„Bettler gehören in die berühmtesten Duschen der Welt in Mauthausen“, schrieb der 28-jährige Angeklagte in Salzburg, der selbst vor Jahren als bosnischer Flüchtling nach Österreich gekommen war, um dann dem Gericht zu erklären: „Ich bin nicht rechtsradikal. Es tut mir leid.” Er habe sich über einen Bettler am Salzburger Hautbahnhof geärgert, das sei der Grund für sein Facebook-Posting gewesen: „Aber ich weiß ja, wie das ist, wenn jemand zu dir sagt: Scheiß Ausländer.“
Der Verteidiger, für den das Verhalten seines Mandanten „gänzlich unverständlich“ ist, versuchte es mit einer naheliegenden Strategie: Der Angeklagte habe sich bei dem Posting nichts gedacht und sich womöglich von der Medienberichterstattung über Bettler in Salzburg dazu verleiten lassen. Der Richter fand, dass „in Zeiten wie diesen, wo Andersdenkende verhetzt und verfolgt werden”, eine Diversion nicht ins Auge gefasst werden konnte und verurteilte den Angeklagten aus generalpräventiven Gründen zu drei Monaten bedingter Haft. Das Urteil ist rechtskräftig.

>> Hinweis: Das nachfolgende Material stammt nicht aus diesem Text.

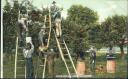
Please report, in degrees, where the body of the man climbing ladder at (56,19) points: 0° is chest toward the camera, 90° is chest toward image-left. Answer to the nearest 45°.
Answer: approximately 135°

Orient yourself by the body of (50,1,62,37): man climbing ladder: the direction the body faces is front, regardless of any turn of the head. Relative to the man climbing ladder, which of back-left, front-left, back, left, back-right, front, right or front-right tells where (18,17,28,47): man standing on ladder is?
front-left
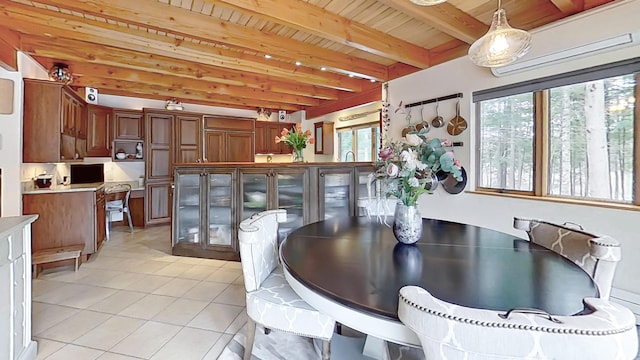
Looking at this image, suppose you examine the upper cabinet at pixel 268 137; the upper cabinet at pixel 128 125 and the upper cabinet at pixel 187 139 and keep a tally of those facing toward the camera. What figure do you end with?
3

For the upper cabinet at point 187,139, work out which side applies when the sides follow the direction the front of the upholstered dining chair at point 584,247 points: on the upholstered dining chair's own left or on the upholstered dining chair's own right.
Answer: on the upholstered dining chair's own right

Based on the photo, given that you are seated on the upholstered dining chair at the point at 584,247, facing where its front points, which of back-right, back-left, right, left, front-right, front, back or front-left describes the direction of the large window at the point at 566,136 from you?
back-right

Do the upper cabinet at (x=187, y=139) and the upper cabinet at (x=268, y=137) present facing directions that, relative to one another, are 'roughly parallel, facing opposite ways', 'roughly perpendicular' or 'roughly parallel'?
roughly parallel

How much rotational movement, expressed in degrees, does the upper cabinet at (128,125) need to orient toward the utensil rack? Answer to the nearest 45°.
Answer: approximately 45° to its left

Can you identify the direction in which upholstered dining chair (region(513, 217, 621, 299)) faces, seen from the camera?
facing the viewer and to the left of the viewer

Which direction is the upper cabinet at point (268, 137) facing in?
toward the camera

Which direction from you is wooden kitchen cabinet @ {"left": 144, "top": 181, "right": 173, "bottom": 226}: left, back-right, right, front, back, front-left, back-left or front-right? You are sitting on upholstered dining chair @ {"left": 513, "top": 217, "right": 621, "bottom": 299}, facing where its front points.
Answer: front-right

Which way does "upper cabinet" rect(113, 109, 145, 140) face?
toward the camera

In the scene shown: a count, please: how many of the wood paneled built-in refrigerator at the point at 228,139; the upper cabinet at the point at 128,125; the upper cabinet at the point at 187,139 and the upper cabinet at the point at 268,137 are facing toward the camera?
4

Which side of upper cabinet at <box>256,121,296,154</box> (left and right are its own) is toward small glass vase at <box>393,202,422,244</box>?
front

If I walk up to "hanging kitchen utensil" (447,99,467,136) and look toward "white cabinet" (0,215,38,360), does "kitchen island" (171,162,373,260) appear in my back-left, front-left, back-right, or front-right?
front-right

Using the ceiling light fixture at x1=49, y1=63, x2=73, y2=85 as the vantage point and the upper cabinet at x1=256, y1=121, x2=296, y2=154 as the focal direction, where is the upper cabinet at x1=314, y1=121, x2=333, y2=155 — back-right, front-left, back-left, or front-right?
front-right

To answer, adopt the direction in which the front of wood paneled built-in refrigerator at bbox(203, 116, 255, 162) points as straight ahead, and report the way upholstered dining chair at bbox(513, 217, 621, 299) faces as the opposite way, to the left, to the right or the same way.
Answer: to the right

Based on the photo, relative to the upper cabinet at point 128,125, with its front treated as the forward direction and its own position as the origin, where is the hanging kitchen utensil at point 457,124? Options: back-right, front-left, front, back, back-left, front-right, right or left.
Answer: front-left
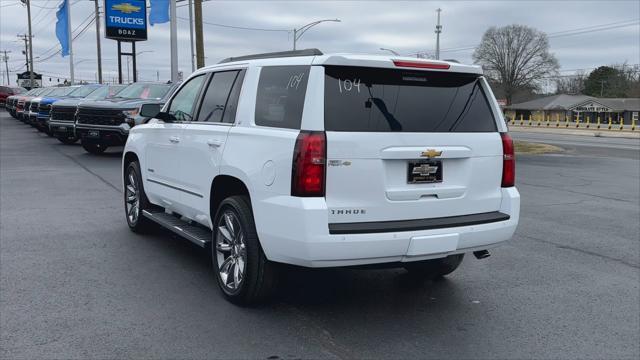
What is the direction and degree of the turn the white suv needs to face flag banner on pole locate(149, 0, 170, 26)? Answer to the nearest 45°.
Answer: approximately 45° to its right

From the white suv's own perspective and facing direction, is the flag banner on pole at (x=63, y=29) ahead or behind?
ahead

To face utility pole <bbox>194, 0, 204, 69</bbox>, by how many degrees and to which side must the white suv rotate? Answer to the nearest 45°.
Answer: approximately 45° to its right

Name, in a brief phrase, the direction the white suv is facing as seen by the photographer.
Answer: facing away from the viewer and to the left of the viewer
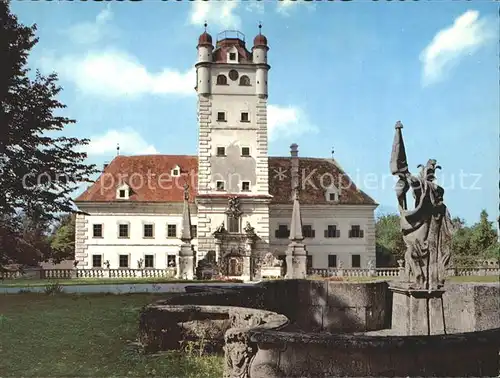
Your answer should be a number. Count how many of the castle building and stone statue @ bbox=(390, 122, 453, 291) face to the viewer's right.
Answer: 0

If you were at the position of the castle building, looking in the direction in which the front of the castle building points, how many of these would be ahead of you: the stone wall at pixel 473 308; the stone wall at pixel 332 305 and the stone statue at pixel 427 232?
3

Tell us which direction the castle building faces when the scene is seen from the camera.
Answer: facing the viewer

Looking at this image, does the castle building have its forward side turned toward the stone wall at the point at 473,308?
yes

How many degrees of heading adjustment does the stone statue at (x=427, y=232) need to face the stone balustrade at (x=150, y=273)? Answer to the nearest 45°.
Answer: approximately 90° to its right

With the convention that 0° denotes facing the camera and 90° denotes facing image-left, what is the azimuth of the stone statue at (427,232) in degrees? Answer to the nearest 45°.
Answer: approximately 45°

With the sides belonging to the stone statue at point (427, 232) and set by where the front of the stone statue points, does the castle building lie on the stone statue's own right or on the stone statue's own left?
on the stone statue's own right

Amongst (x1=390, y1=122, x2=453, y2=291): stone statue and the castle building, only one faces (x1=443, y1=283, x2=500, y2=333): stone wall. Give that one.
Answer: the castle building

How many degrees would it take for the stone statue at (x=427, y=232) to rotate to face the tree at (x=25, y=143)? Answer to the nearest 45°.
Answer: approximately 90° to its right

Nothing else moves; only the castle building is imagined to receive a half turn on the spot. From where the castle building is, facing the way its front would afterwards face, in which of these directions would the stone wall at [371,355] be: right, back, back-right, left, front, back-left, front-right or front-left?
back

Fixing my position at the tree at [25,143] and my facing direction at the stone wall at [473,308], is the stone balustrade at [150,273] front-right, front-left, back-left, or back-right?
back-left

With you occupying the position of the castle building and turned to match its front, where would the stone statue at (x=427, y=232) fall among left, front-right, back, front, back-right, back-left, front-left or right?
front
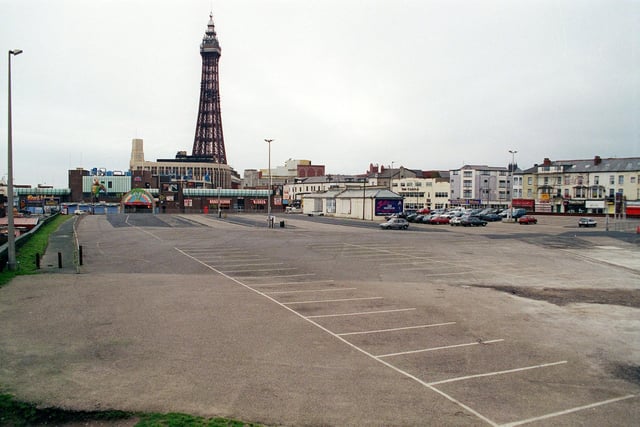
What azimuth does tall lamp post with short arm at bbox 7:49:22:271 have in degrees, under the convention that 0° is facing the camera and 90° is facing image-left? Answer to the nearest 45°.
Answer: approximately 270°
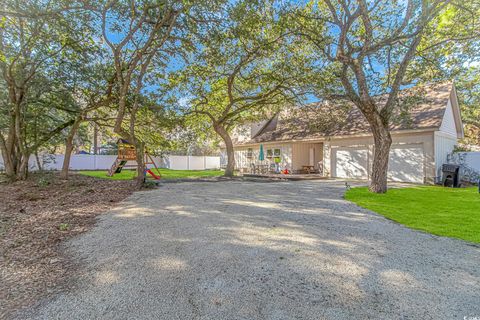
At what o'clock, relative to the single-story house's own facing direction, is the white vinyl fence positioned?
The white vinyl fence is roughly at 2 o'clock from the single-story house.

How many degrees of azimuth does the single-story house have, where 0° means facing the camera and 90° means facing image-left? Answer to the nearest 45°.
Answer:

In Korneuburg legte die Richterin für den Angeklagten (25) dagegen eine Diversion fest. Innerhalb von sechs Monaten muss K. insgesamt 100 Stunden gemeinnützige Arbeit leisten. Er hatte im Juli auf der Facebook-Seite von Sebastian Kurz gepostet: „Friede existiert erst dann wenn die juden komplett verschwinden!! 1950 hatten sie nicht mal ein Platz und jetzt sinds im Palästina und ermorden dort menschen um mehr fläche zu kriegen!! Hitler hat eindeutig zu wenig gemacht!!”
Der türkischstämmige Angeklagte Ali K. erklärte, dass er „im Prinzip“ bereue und das Posting „unter Frust geschrieben“ habe. „Ich habe nicht gemeint, dass die Juden komplett ausradiert werden sollen, sondern dass sie aus Gaza abziehen.“ Um diese Aussage etwas genauer zu erörtern, dafür blieb keine Zeit, denn nach nur rund zehn Minuten war der Prozess vorbei.
Im Kommentar „Haft hilft nicht gegen Hass“ setzt sich Michael Möseneder mit der unterschiedlichen Bewertung der beiden Hass-Postings auseinander und plädiert für die Diversion. Dagegen wäre in den beiden und ähnlichen, aber sicher nicht allen Fällen, nichts einzuwenden. Dort, wo es sich um Einzelfälle handelt, wo nicht alltäglich, quasi professionell gehetzt wird, ist eine Diversion vermutlich sinnvoller als eine (bedingte) Haftstrafe.
Aber der Stellenwert, den die Gesellschaft und die Justiz der Verhetzung, der Ächtung von Hass und Hetze, beimessen, ist auch an der Dauer eines Verfahrens, an der Intensität der vorhergehenden Ermittlungen sowie der Erörterung vor Gericht ablesbar. Und da sind rund zehn Minuten für ein Strafverfahren wegen Verhetzung selbst bei angeblich klarer Sachlage eindeutig zu wenig.
Von den acht Anzeigen wegen Verhetzung auf der FB-Seite von Kurz sind damit drei „abgearbeitet“: eine durch Diversion, zwei durch Einstellung der Verfahren.